### Exercise inputs:
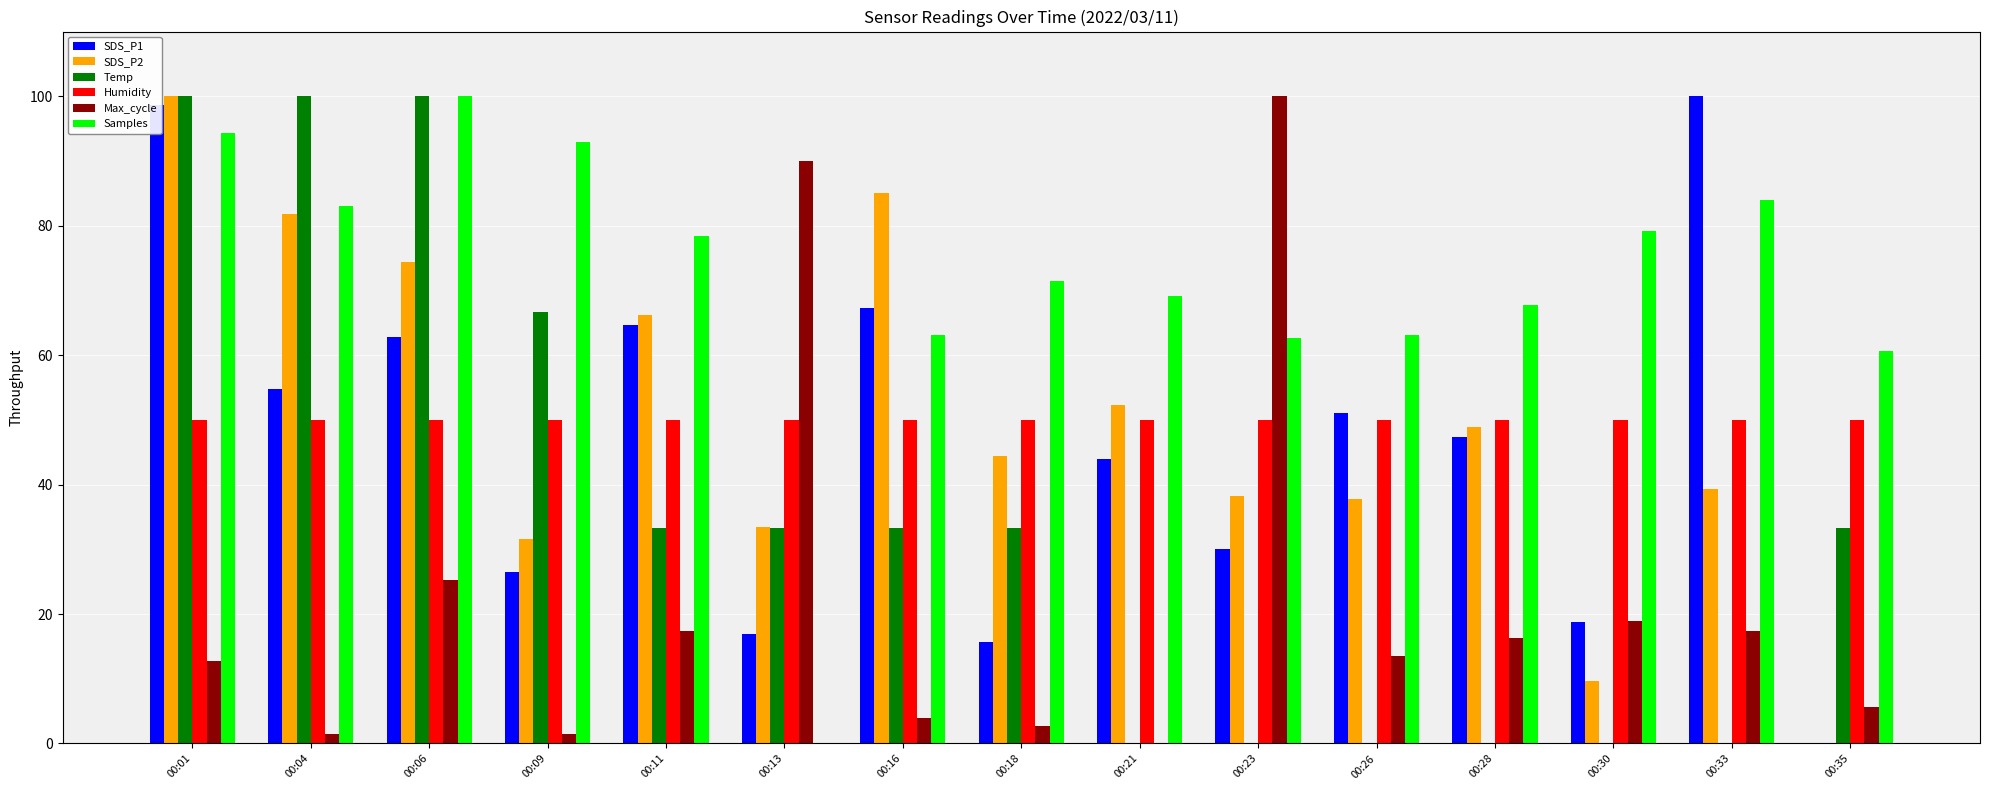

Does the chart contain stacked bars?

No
...
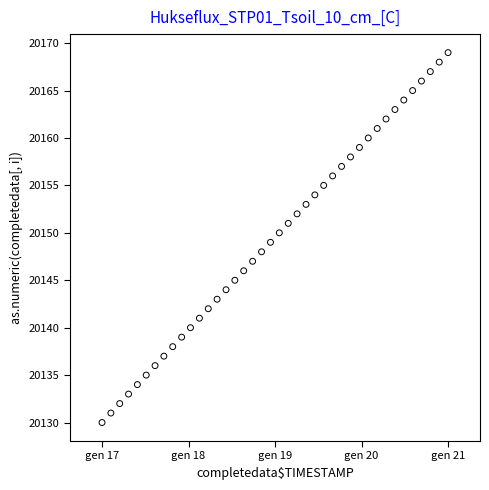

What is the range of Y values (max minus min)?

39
---
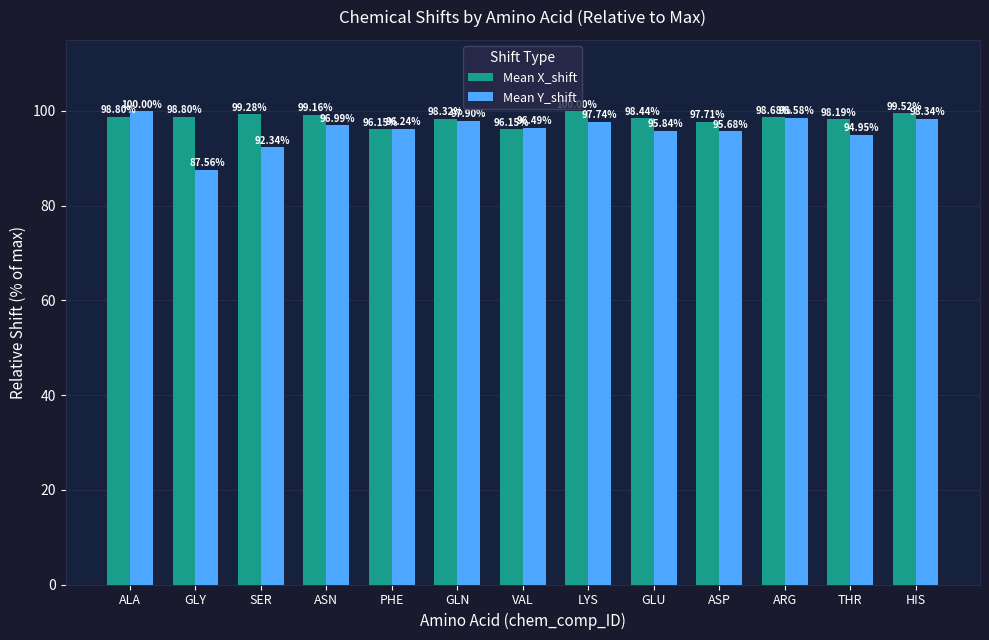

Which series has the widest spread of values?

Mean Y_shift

### Instructions to follow:
Repeat the lines starting at the one containing "Which series has the widest spread of values?" and ending at the one containing "Mean Y_shift", both included, copying each line exactly.

### Result for this exercise:
Which series has the widest spread of values?

Mean Y_shift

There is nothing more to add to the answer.